* **EXERCISE DIRECTIONS**: Please print the data shown below without any alteration.

* **GIVEN RECORDS**:
┌──
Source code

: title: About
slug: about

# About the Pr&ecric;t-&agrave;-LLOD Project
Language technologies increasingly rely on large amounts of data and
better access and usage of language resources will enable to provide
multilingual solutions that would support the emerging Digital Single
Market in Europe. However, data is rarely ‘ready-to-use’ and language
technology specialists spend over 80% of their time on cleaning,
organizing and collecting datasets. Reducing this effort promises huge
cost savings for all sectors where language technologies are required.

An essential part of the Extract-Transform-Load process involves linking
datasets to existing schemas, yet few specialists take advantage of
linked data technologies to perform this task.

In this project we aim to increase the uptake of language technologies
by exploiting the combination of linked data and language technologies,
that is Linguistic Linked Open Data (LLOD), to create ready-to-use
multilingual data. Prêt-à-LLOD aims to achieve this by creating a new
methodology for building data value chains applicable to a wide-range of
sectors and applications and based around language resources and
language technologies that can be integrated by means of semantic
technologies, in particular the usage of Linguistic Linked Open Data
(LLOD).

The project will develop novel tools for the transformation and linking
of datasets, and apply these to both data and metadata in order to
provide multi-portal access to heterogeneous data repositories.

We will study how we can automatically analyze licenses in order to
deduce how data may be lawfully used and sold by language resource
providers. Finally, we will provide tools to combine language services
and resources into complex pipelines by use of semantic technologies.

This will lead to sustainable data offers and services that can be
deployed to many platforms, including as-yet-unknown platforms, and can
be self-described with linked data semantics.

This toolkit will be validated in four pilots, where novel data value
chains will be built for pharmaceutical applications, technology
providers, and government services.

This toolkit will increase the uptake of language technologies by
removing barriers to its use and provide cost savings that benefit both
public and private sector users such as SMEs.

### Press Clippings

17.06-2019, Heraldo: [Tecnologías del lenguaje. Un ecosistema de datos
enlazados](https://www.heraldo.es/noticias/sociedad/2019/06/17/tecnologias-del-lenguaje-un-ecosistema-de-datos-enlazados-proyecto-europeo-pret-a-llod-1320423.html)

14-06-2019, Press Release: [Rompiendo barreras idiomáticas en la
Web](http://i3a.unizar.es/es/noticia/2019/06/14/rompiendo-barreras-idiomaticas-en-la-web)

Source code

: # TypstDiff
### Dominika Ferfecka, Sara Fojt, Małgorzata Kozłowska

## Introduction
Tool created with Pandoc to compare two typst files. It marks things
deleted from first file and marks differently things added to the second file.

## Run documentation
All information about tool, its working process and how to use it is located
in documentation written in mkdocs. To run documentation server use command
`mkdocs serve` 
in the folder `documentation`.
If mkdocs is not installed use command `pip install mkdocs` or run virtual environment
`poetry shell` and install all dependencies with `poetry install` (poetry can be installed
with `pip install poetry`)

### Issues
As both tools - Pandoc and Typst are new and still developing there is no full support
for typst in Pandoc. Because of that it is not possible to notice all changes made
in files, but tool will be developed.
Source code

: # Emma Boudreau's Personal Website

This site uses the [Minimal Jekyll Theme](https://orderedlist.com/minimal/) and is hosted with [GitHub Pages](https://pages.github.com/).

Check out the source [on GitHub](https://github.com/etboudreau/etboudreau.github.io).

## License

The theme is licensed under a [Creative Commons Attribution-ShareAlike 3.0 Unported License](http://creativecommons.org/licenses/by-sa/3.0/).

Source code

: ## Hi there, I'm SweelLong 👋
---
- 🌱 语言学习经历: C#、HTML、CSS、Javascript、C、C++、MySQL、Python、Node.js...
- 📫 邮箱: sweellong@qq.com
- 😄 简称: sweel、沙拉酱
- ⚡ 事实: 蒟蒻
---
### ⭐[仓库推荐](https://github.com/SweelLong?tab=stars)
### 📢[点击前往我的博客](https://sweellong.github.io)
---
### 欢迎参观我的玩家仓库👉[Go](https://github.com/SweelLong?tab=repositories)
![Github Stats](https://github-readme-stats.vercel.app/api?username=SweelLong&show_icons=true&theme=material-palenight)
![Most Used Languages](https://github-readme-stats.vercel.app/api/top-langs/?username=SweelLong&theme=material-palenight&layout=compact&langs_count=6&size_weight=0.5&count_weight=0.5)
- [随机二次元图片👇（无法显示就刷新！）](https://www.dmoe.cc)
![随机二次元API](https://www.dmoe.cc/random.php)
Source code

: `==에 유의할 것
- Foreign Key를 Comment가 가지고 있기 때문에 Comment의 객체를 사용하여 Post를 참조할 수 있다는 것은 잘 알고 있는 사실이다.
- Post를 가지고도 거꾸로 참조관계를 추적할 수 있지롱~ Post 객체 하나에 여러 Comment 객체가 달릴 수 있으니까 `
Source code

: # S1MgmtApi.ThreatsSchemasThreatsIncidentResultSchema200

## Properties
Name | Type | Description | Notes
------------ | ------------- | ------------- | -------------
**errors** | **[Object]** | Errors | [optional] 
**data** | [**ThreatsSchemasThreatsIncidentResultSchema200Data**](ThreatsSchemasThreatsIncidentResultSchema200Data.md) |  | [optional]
└──
* **FINISHED EXERCISE**:
Source code

: title: About
slug: about

# About the Pr&ecric;t-&agrave;-LLOD Project
Language technologies increasingly rely on large amounts of data and
better access and usage of language resources will enable to provide
multilingual solutions that would support the emerging Digital Single
Market in Europe. However, data is rarely ‘ready-to-use’ and language
technology specialists spend over 80% of their time on cleaning,
organizing and collecting datasets. Reducing this effort promises huge
cost savings for all sectors where language technologies are required.

An essential part of the Extract-Transform-Load process involves linking
datasets to existing schemas, yet few specialists take advantage of
linked data technologies to perform this task.

In this project we aim to increase the uptake of language technologies
by exploiting the combination of linked data and language technologies,
that is Linguistic Linked Open Data (LLOD), to create ready-to-use
multilingual data. Prêt-à-LLOD aims to achieve this by creating a new
methodology for building data value chains applicable to a wide-range of
sectors and applications and based around language resources and
language technologies that can be integrated by means of semantic
technologies, in particular the usage of Linguistic Linked Open Data
(LLOD).

The project will develop novel tools for the transformation and linking
of datasets, and apply these to both data and metadata in order to
provide multi-portal access to heterogeneous data repositories.

We will study how we can automatically analyze licenses in order to
deduce how data may be lawfully used and sold by language resource
providers. Finally, we will provide tools to combine language services
and resources into complex pipelines by use of semantic technologies.

This will lead to sustainable data offers and services that can be
deployed to many platforms, including as-yet-unknown platforms, and can
be self-described with linked data semantics.

This toolkit will be validated in four pilots, where novel data value
chains will be built for pharmaceutical applications, technology
providers, and government services.

This toolkit will increase the uptake of language technologies by
removing barriers to its use and provide cost savings that benefit both
public and private sector users such as SMEs.

### Press Clippings

17.06-2019, Heraldo: [Tecnologías del lenguaje. Un ecosistema de datos
enlazados](https://www.heraldo.es/noticias/sociedad/2019/06/17/tecnologias-del-lenguaje-un-ecosistema-de-datos-enlazados-proyecto-europeo-pret-a-llod-1320423.html)

14-06-2019, Press Release: [Rompiendo barreras idiomáticas en la
Web](http://i3a.unizar.es/es/noticia/2019/06/14/rompiendo-barreras-idiomaticas-en-la-web)

Source code

: # TypstDiff
### Dominika Ferfecka, Sara Fojt, Małgorzata Kozłowska

## Introduction
Tool created with Pandoc to compare two typst files. It marks things
deleted from first file and marks differently things added to the second file.

## Run documentation
All information about tool, its working process and how to use it is located
in documentation written in mkdocs. To run documentation server use command
`mkdocs serve` 
in the folder `documentation`.
If mkdocs is not installed use command `pip install mkdocs` or run virtual environment
`poetry shell` and install all dependencies with `poetry install` (poetry can be installed
with `pip install poetry`)

### Issues
As both tools - Pandoc and Typst are new and still developing there is no full support
for typst in Pandoc. Because of that it is not possible to notice all changes made
in files, but tool will be developed.
Source code

: # Emma Boudreau's Personal Website

This site uses the [Minimal Jekyll Theme](https://orderedlist.com/minimal/) and is hosted with [GitHub Pages](https://pages.github.com/).

Check out the source [on GitHub](https://github.com/etboudreau/etboudreau.github.io).

## License

The theme is licensed under a [Creative Commons Attribution-ShareAlike 3.0 Unported License](http://creativecommons.org/licenses/by-sa/3.0/).

Source code

: ## Hi there, I'm SweelLong 👋
---
- 🌱 语言学习经历: C#、HTML、CSS、Javascript、C、C++、MySQL、Python、Node.js...
- 📫 邮箱: sweellong@qq.com
- 😄 简称: sweel、沙拉酱
- ⚡ 事实: 蒟蒻
---
### ⭐[仓库推荐](https://github.com/SweelLong?tab=stars)
### 📢[点击前往我的博客](https://sweellong.github.io)
---
### 欢迎参观我的玩家仓库👉[Go](https://github.com/SweelLong?tab=repositories)
![Github Stats](https://github-readme-stats.vercel.app/api?username=SweelLong&show_icons=true&theme=material-palenight)
![Most Used Languages](https://github-readme-stats.vercel.app/api/top-langs/?username=SweelLong&theme=material-palenight&layout=compact&langs_count=6&size_weight=0.5&count_weight=0.5)
- [随机二次元图片👇（无法显示就刷新！）](https://www.dmoe.cc)
![随机二次元API](https://www.dmoe.cc/random.php)
Source code

: `==에 유의할 것
- Foreign Key를 Comment가 가지고 있기 때문에 Comment의 객체를 사용하여 Post를 참조할 수 있다는 것은 잘 알고 있는 사실이다.
- Post를 가지고도 거꾸로 참조관계를 추적할 수 있지롱~ Post 객체 하나에 여러 Comment 객체가 달릴 수 있으니까 `
Source code

: # S1MgmtApi.ThreatsSchemasThreatsIncidentResultSchema200

## Properties
Name | Type | Description | Notes
------------ | ------------- | ------------- | -------------
**errors** | **[Object]** | Errors | [optional] 
**data** | [**ThreatsSchemasThreatsIncidentResultSchema200Data**](ThreatsSchemasThreatsIncidentResultSchema200Data.md) |  | [optional]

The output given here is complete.